In the United States, SCD primarily affects people of African descent, but has an insidious impact on health around the world affecting large numbers of people in every country on earth26. Women with SCD have higher risk pregnancies and have increased risk for general medical and pregnancy-related complications27, 28. As the healthcare industry continues to revolutionize SCD medical care and interventions beginning at birth, the management of pregnancy in women with SCD has become a more common phenomenon26. As the rates of survival among adult women improve within this population, more women with SCD are reaching childbearing age and subsequently facing the challenges associated with fertility and the desire for reproduction. This study was designed to provide some initial evidence for that complicated conversation between providers of care and women with SCD.

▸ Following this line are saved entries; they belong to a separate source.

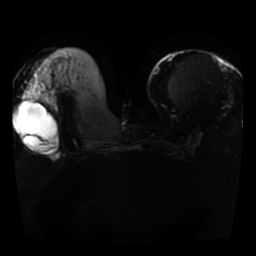
Breast MRI, one axial slice; position 14 of 41 along the scan axis; diffusion-weighted series; image 2 of 4 stored at this slice position (different b-values; order by instance number); 1.5 T; 5 mm slice thickness; 256 × 256 image matrix. Female patient.
Structures marked on this image (outlined manually by an expert reader):
- tumour on diffusion-weighted imaging: bounding box [x1, y1, x2, y2] px = [25, 90, 54, 112]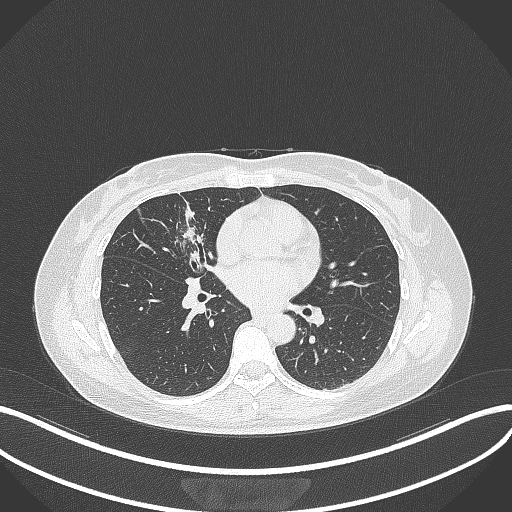
Chest CT, one axial slice; reconstruction kernel B70f; 120 kVp; lung window (W 1500 / L -600 HU); 1 mm slice thickness; 512 × 512 image matrix, field of view 400 × 400 mm. Patient: female, 43 years. From the clinical record (not read from this slice): clinical TNM (as recorded): T1c N3 M1.
Annotated regions visible in this slice (bounding box drawn by a radiologist):
- lung tumour (recorded histology: adenocarcinoma): bounding box (x1, y1, x2, y2) in pixels: (179, 220, 203, 246)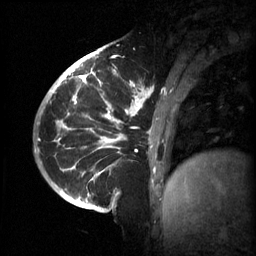
Breast MRI (dynamic contrast-enhanced), one sagittal slice. Position 18 of 60 along the scan axis. 3 images stored at this slice position (order not interpretable as contrast timing). 1.5 T. TE 4.2 ms, TR 11 ms. 2 mm slice thickness. 256 × 256 image matrix, field of view 220 × 220 mm. Patient: female, 51 years.
Outlined on this slice (semi-automatic segmentation, software-assisted and operator-edited):
- analysis volume of interest (the breast-tissue region the enhancement analysis was run in; not a lesion): bounding box (x1, y1, x2, y2) in pixels: (63, 80, 187, 201)
- tumour enhancement mask (voxels above the 70 % enhancement threshold inside the analysis volume of interest): (67, 80, 154, 183)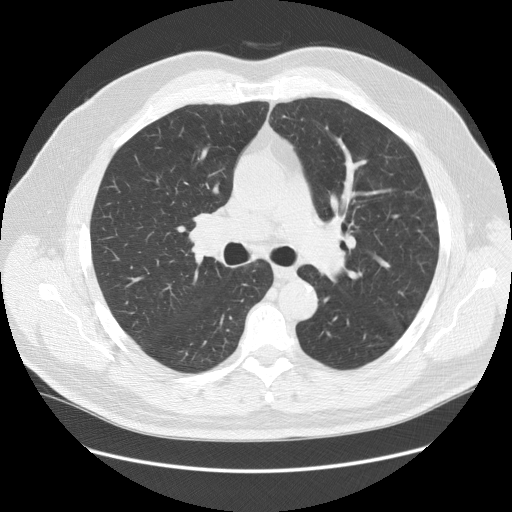
Axial slice from a low-dose chest CT screening exam; first (baseline) screen; lung window (W 1500 / L -600 HU); 2.5 mm slice thickness; 120 kVp; 512 × 512 image matrix. Male, age 64 years at enrolment. Former smoker at enrolment.
Lesion marked by an expert reader, bounding box (x1, y1, x2, y2) in pixels: (180, 199, 249, 269). Screening reader's record for this exam (one nodule recorded; not confirmed to be the boxed lesion): non-calcified nodule or mass ≥4 mm, right lower lobe, 7 × 5 mm, smooth margins, soft tissue attenuation. Official screen result: positive, change unspecified: nodule(s) >= 4 mm or enlarging nodule(s), mass(es), or other non-specific abnormalities suspicious for lung cancer.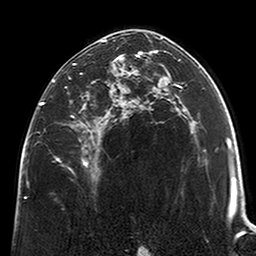
Breast MRI (dynamic contrast-enhanced), one axial slice. Slice 133 of 200 in the series (ordered by position). Cropped to one breast. Dynamic contrast-enhanced series, time point 2 of 6 at this slice position (early post-contrast). 3 T. TE 2.6 ms, TR 5.2 ms. 0.8 mm slice thickness. 256 × 256 image matrix, field of view 152 × 152 mm. Female patient.
Structures marked on this image (semi-automatically segmented with operator editing):
- enhancing-tissue mask used for the functional tumour volume (all voxels passing the contrast-enhancement thresholds inside the analysis volume; usually the tumour): bounding box (x1, y1, x2, y2) in pixels: (41, 39, 123, 167)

The current study did not find the presence of children in Black women associated with their reports of depression or pain. That is to say that there was no substantive difference between reports of pain and psychopathology in women with and without children. Factors such as age were much more influential than was having children. To our knowledge, this is one of the first studies to examine postpartum reproductive outcomes on physiological and psychological variables in African American women with SCD.

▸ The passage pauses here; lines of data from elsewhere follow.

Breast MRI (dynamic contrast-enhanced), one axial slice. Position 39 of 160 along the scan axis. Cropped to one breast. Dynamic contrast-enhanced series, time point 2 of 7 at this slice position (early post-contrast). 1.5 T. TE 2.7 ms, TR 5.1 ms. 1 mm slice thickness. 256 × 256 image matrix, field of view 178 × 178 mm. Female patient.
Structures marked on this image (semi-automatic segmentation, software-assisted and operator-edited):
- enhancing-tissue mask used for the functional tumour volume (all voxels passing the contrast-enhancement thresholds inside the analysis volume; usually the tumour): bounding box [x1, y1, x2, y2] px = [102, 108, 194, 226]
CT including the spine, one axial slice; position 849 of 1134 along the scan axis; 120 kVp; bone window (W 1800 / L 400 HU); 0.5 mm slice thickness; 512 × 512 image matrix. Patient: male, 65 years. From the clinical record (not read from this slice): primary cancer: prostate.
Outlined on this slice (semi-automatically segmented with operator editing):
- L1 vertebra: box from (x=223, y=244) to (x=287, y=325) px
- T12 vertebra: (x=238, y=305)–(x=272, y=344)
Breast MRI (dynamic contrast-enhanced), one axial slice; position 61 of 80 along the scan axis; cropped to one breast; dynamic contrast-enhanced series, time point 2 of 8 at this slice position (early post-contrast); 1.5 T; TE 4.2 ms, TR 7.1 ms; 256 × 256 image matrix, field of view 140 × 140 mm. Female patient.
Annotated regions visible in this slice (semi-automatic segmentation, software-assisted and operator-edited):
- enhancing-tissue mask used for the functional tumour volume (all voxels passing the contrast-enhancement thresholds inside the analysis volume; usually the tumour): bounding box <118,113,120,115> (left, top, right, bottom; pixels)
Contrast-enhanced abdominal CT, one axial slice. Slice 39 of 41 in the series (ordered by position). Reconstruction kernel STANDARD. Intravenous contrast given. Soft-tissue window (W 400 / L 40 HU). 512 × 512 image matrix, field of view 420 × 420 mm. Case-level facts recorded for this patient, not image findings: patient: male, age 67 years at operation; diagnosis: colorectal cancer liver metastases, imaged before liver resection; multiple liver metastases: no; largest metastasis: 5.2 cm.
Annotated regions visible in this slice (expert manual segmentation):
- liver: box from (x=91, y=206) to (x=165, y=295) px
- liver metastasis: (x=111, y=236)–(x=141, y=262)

Although contrary to the hypotheses, there is at least some literature to support the current study’s findings. Twork and colleagues (2007)29 researched life circumstances, quality of life, and coping behavior in mothers with multiple sclerosis (MS). Although they did not specifically investigate the variable of depression within the population, they did examine the variable of emotional well-being of mothers with MS. They concluded that there were no differences between women with MS who had and did not have children.
The limited research devoted to examining the concept of motherhood for women with SCD notes that high value is placed on the role of motherhood in the African American community30. Asgharian and colleagues (2003)30 and Hill (1994)31 found that the disease did not affect patients’ desires to have children and that they saw their reproductive decision as an assumed part of adult life. Hill (1994)31 concluded that motherhood was one of the “few-status-attaining and satisfying options” available to women with SCD that may be economically disadvantaged (para. 43).
Reproductive decisions to procreate may mirror the cultural values and mindset in which a woman is embedded. Placing such high esteem to motherhood may influence some female patients with SCD to pursue pregnancy in order to gain social status or other intangible gain. In contrast, their doctors may recommend that they not have children for fear that they will stress their physical, social, and economic resources, and may increase the likelihood of pain or negative emotional consequences32. The current study suggests that irrational fears of providers or unsubstantiated exuberance from patients are unreasonable factors on which to base fertility decisions for women with SCD. Despite multiple disparities in reproductive risk factors in African American women, our initial findings do not support denying the option of children for women who have SCD, unless overwhelming medical factors are present. We hope that the current research which does not show differences in depression or pain, is used to initiate dialogue and conversation about issues of fertility and factors that should influence fertility decision-making in Black women with SCD.